Automatic vehicle detection from aerial imagery is of interest for various applications such as traffic management, parking surveillance, urban planning and emission calculation. Currently, most of the datasets available for vehicle detection algorithms are based on images of the global North. As a result, existing algorithms are adapted to the conditions of the North and are of limited use in the Global South due to differences in, for example, total number and types of vehicles.
We present the XWHEEL dataset, which is based on annotated vehicles in six classes on aerial photographs. The classes are based on the number of wheels, the size and the motorisation of the vehicles. The dataset consists of 73 annotated aerial images of Dar es Salaam city (Tanzania) with 15,973 vehicles and a GSD of 7cm. To evaluate the performance of our model, we divide the 73 images into three separate sets: the training set, which consists of 39 images, the validation set, which consists of 17 images, and the test set, which also consists of 17 images.

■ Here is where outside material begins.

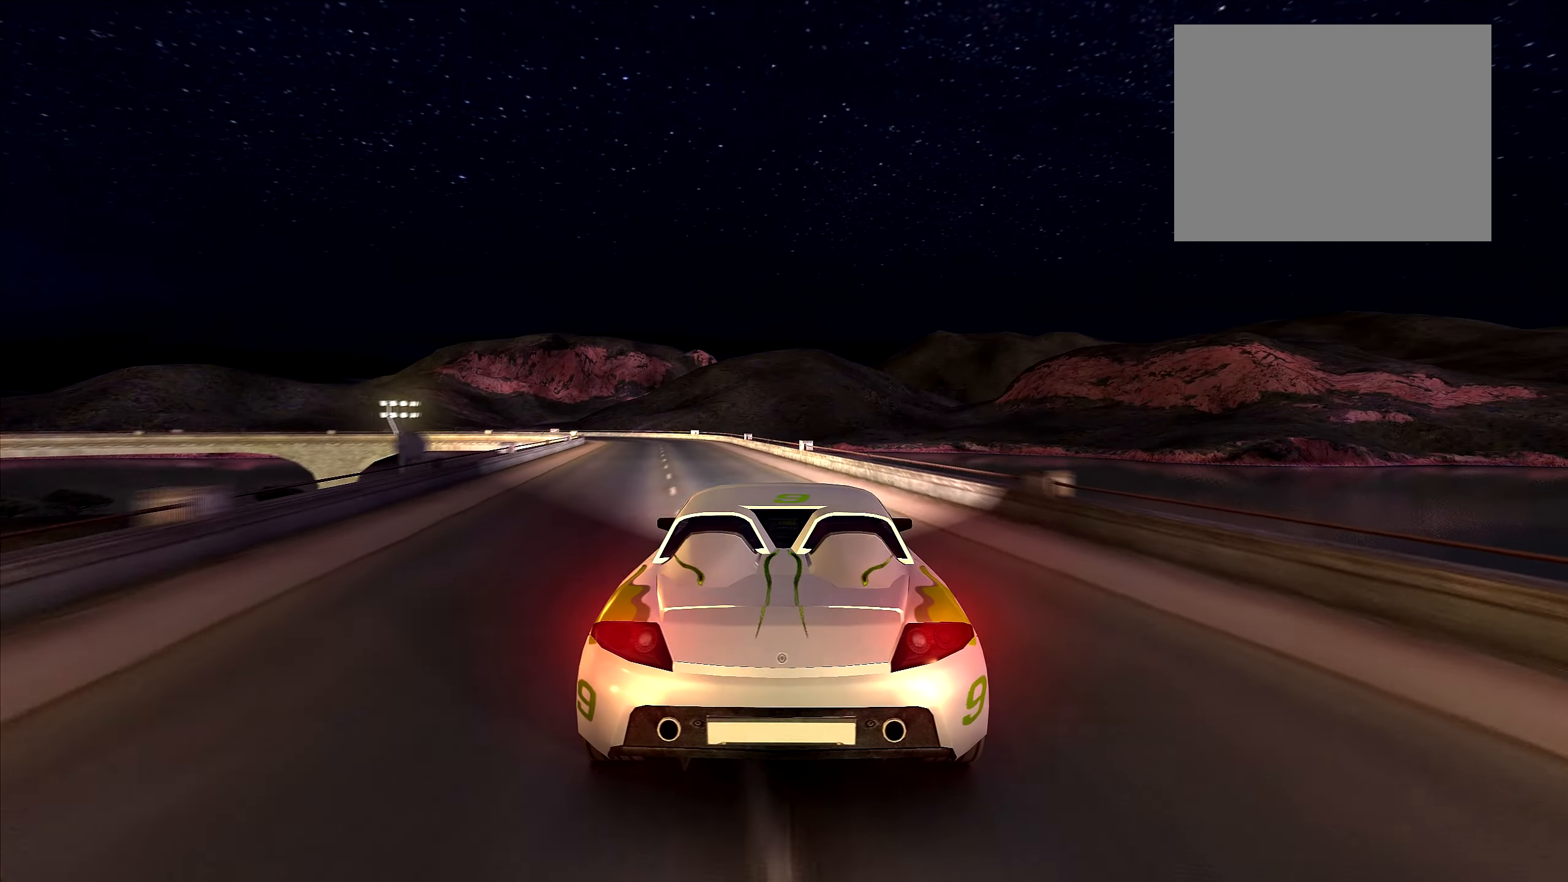
{"keys": ["left", "up"], "events": [[116, "left", "up"], [416, "left", "down"]]}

In this dataset, we first classify vehicles into three types based on the number of wheels: Bicycles (2w), three-wheeled vehicles (3w) and four-wheeled vehicles (4w). In addition, we consider other attributes such as size (large or small) for 4w and motorisation (motorised or non-motorised) for 2w and 3w. We also consider attributes that reflect the appearance of the vehicles, such as occluded, difficult and uncertain.
We propose to merge the non-motorised 2w (bicycles) with the motorised 2w, as even the annotators were often unsure and the bicycle class is very rare overall. As the dataset was created to calculate emissions from informal transport, the focus was on 3w. However, we found that there were not enough non-motorised 3w in our dataset to train the detector and propose to neglect this class for the time being.
Example from the dataset: The vehicles are annotated as polygons with four points (with the first point being on the left front), where different colors of the polygons indicate different classes.